§ **Tarefa curta 1**
Segundo o discurso sobre o Minha Casa, Minha Vida, quantos senadores o PMDB elegeu em 1974?
§ **Tarefa curta 2**
Por favor, escreva a continuação do discurso sobre o Minha Casa, Minha Vida, começando logo após a última frase apresentada.

§ **Trecho**
# # # # #

Pronunciamento do presidente da República, Luiz Inácio Lula da Silva, na cerimônia de sanção do novo MCMV
TRANSMISSÃO | Cerimônia de sanção do MCMV
Depois nós tiramos a foto...
Bem, eu prometo não fazer discurso aqui hoje. Eu queria apenas agradecer às pessoas que participaram da elaboração desse novo formato do Minha Casa, Minha Vida, porque há um déficit habitacional crônico no país. Meu querido Rodrigo Pacheco, presidente do Senado, em 1974, portanto há 48 anos atrás, na primeira campanha vitoriosa do PMDB – quando o PMDB elegeu 16 senadores, surpreendendo a Arena, que tinha ganho tudo em 70 –, a campanha do PMDB, ela, dizendo que o Brasil tinha um déficit habitacional de 7 milhões de casas. Isso há 48 anos atrás.
E, hoje, eu vejo as pessoas falarem que nós temos um déficit ainda de 6 a 7 milhões de casas, mesmo com o Programa Minha Casa, Minha Vida fazendo 6 milhões de casas nesses últimos anos. Isso demonstra a necessidade do Estado se sentir obrigatório em fazer essa reparação, que ele tem que fazer, para garantir que as pessoas tenham acesso a uma casa.
Tem gente de classe média alta, tem gente mais rica que não tem preocupação em ter casa. As pessoas pagam aluguel, porque querem pagar um lugar melhor, sabe, garantir sempre um lugar mais extraordinário pra morar. Mas, muitas vezes as pessoas mais pobres, trabalhadoras, não têm essa opção. É muito difícil uma pessoa pobre ter que mudar de casa todo ano. As crianças não fazem amigos, as crianças não se habituam numa escola, nem sempre a gente arruma casa pra alugar no mesmo bairro. Então, as pessoas vivem como se fossem retirantes à procura de um lugar pra morar aonde conseguirem encontrar.

# # # # #

§ **Itens do conjunto**
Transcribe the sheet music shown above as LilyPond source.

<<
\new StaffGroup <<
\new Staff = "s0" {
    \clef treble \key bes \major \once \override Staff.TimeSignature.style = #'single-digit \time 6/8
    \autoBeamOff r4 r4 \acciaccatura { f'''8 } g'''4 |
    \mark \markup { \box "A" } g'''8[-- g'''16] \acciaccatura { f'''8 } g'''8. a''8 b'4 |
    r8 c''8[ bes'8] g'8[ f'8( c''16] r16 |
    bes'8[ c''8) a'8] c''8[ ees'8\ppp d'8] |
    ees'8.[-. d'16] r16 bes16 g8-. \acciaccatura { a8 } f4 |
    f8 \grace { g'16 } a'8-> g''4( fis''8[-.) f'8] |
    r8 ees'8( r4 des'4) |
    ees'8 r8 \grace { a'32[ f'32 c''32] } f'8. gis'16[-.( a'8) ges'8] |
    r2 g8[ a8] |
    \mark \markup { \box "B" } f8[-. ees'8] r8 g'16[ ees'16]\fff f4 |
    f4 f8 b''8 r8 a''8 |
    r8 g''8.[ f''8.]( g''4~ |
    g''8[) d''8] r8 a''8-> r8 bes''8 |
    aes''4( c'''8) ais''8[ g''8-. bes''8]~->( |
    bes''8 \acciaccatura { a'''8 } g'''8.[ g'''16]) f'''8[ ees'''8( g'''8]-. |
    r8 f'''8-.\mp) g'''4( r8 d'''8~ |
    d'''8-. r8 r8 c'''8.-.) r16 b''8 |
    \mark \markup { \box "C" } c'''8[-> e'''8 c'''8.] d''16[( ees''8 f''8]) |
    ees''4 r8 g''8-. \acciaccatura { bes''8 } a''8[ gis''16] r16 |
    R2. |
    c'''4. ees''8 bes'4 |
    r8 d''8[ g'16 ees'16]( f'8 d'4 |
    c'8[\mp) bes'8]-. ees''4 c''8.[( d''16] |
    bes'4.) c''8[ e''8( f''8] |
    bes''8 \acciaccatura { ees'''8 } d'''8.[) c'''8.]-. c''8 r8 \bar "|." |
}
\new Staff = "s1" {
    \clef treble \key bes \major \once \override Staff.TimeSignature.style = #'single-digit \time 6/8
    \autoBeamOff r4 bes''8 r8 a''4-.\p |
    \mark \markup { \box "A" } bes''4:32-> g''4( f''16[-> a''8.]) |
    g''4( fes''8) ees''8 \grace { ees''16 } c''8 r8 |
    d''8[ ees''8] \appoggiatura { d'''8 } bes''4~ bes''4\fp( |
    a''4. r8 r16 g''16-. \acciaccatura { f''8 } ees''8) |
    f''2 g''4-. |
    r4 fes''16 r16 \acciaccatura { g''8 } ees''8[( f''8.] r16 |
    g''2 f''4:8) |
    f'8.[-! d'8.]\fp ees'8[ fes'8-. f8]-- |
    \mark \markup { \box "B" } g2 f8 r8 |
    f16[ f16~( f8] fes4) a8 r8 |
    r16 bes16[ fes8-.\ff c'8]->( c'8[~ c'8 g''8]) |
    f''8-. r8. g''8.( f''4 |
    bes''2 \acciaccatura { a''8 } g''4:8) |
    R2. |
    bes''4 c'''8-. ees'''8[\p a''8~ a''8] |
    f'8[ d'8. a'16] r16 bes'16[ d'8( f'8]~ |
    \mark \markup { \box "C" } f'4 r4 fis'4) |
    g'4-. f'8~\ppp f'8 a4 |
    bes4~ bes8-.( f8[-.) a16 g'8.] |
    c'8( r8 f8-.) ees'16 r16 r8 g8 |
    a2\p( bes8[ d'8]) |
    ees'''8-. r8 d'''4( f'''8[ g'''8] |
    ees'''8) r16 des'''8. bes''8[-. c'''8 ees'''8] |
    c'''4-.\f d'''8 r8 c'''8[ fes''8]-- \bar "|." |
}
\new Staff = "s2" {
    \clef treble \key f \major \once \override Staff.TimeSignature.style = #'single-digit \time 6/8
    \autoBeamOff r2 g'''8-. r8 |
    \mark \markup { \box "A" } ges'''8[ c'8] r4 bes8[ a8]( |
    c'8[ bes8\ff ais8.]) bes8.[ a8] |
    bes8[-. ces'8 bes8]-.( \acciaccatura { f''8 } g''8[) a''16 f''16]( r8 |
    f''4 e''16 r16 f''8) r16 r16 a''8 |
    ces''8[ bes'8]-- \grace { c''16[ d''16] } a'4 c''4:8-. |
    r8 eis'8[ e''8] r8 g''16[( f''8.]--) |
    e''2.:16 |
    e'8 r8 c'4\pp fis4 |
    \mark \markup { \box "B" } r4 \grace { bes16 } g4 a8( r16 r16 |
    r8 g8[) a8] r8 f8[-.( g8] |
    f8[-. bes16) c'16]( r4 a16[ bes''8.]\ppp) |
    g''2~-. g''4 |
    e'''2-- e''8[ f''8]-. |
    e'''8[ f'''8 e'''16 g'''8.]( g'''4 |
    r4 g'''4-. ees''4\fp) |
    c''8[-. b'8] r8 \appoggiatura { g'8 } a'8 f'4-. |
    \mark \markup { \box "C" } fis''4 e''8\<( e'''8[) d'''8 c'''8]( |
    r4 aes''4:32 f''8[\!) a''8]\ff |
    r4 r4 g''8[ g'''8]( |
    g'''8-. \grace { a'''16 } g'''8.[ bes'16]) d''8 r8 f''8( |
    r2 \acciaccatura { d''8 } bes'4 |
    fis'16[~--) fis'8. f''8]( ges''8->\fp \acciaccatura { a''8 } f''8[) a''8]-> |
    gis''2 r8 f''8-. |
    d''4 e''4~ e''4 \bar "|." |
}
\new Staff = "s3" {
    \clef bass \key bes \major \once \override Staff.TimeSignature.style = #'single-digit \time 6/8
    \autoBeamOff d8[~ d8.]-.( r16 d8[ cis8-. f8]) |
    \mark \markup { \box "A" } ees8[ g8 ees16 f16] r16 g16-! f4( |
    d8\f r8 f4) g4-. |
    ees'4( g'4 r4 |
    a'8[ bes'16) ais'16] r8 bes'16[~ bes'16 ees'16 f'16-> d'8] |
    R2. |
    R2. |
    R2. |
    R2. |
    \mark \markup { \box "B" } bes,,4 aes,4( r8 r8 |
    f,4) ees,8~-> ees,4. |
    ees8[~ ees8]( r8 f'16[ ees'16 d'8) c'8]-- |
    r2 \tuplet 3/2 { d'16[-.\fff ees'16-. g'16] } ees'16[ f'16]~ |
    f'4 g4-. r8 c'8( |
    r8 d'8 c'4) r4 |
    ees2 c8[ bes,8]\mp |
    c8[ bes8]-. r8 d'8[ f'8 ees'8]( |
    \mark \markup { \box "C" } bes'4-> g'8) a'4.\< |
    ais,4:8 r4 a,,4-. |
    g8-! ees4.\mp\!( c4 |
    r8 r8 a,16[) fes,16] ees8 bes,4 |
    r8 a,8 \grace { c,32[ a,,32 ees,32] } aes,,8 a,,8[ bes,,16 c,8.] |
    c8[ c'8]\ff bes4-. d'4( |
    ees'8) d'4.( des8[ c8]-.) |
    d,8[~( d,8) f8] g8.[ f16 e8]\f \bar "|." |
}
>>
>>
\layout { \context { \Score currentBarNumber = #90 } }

# # # # #

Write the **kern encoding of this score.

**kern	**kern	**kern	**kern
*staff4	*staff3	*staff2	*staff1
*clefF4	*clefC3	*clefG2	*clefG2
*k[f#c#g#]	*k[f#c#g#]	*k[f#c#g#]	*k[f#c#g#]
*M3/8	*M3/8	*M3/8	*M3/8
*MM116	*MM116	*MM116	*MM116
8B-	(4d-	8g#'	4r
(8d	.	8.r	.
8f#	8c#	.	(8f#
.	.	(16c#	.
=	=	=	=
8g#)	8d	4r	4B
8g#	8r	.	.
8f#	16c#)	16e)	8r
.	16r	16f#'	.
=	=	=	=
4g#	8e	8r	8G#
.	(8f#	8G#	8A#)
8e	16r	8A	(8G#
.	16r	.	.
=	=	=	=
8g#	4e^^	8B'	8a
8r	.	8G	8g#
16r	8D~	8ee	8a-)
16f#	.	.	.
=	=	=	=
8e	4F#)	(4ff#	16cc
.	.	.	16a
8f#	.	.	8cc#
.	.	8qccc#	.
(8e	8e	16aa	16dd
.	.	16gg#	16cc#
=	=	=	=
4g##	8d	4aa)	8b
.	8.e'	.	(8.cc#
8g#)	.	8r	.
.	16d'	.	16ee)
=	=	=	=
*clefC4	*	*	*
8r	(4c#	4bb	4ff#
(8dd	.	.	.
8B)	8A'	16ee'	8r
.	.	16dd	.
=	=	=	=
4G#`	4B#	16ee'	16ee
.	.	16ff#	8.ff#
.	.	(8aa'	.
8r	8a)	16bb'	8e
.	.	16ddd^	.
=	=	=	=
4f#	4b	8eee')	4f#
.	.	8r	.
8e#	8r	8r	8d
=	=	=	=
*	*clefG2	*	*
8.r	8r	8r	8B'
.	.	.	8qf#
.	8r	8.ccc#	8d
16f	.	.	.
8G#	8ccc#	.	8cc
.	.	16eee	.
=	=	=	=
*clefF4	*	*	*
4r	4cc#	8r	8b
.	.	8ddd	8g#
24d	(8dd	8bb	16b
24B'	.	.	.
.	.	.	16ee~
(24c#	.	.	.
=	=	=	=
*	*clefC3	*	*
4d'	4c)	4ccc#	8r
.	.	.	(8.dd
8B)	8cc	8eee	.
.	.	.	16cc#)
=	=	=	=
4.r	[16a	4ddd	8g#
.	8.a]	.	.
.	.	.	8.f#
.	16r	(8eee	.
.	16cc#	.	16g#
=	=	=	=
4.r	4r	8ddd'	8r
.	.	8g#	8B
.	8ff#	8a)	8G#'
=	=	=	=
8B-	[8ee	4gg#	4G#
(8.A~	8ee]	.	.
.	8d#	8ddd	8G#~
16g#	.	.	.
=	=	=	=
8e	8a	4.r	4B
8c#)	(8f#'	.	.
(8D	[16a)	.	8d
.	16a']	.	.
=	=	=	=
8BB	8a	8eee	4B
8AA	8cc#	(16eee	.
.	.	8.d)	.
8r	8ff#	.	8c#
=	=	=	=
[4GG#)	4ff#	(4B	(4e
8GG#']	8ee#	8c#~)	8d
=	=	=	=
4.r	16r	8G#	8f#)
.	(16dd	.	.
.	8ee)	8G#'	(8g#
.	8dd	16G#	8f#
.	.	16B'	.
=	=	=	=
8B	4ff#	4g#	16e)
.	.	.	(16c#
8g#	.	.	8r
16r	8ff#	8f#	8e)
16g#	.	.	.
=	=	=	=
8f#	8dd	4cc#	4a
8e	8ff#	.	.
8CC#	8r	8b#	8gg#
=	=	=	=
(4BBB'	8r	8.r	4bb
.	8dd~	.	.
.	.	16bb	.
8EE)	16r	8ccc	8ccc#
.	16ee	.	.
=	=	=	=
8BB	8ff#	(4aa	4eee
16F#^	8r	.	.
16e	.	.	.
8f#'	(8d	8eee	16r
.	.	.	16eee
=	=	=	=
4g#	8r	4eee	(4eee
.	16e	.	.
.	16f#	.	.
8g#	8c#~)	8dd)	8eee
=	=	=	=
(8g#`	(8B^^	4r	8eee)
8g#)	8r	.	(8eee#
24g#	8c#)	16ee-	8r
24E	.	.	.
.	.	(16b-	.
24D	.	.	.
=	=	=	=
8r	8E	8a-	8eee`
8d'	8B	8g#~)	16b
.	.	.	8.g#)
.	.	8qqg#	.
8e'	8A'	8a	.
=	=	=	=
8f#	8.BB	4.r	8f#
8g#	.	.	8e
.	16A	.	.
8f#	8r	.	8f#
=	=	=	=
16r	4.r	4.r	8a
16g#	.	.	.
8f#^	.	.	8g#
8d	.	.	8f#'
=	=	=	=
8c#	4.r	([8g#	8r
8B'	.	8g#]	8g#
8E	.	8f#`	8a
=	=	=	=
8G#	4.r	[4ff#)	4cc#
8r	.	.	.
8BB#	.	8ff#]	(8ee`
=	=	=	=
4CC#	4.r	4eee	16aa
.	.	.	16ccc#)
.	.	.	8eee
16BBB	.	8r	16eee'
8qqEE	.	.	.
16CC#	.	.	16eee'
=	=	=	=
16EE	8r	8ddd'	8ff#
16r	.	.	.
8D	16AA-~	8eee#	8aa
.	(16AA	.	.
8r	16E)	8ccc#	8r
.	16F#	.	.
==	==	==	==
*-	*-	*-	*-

# # # # #

§ **Resposta da tarefa 1**
O PMDB elegeu 16 senadores em 1974.

§ **Resposta da tarefa 2**
E, normalmente, o preço do aluguel é uma coisa que eu considero um mal na vida do trabalhador. O primeiro aluguel que eu fiz na vida, presidente do Senado Rodrigo Pacheco; eu casei em 69 e eu pagava num quarto e cozinha uma nota de 100 cruzeiros. Era o aluguel. Mas todo mês, Alckmin [Geraldo Alckmin, vice-presidente da República e ministro do Desenvolvimento, Indústria, Comércio e Serviços], que eu ia pagar aquele aluguel, eu amaldiçoava porque aquele dinheiro não voltava mais. Era o dinheiro que não era um patrimônio meu, era um dinheiro que eu tava dando pra alguém. E isso me fez ter uma obsessão de ter uma casa própria. Uma verdadeira obsessão.
A primeira casa própria que eu comprei, eu vou dizer – do Sistema Financeiro de Habitação, lá em São Bernardo do Campo –, era uma casa que tinha 33 metros quadrados. Trinta e três metros quadrados. Morava eu, mulher, três filhos, sogra e dois cachorros. Mas, vocês devem perceber como é que vive uma pessoa numa casa de 33 metros quadrados. Por isso que, quando nós pensamos o Minha Casa, Minha Vida, eu briguei muito. Não pense que o que nós chegamos hoje foi de graça. Foi muita briga dentro, dentro do governo pra gente construir algo que fosse um pouco mais digno do que os 33 que eu consegui comprar em 1976.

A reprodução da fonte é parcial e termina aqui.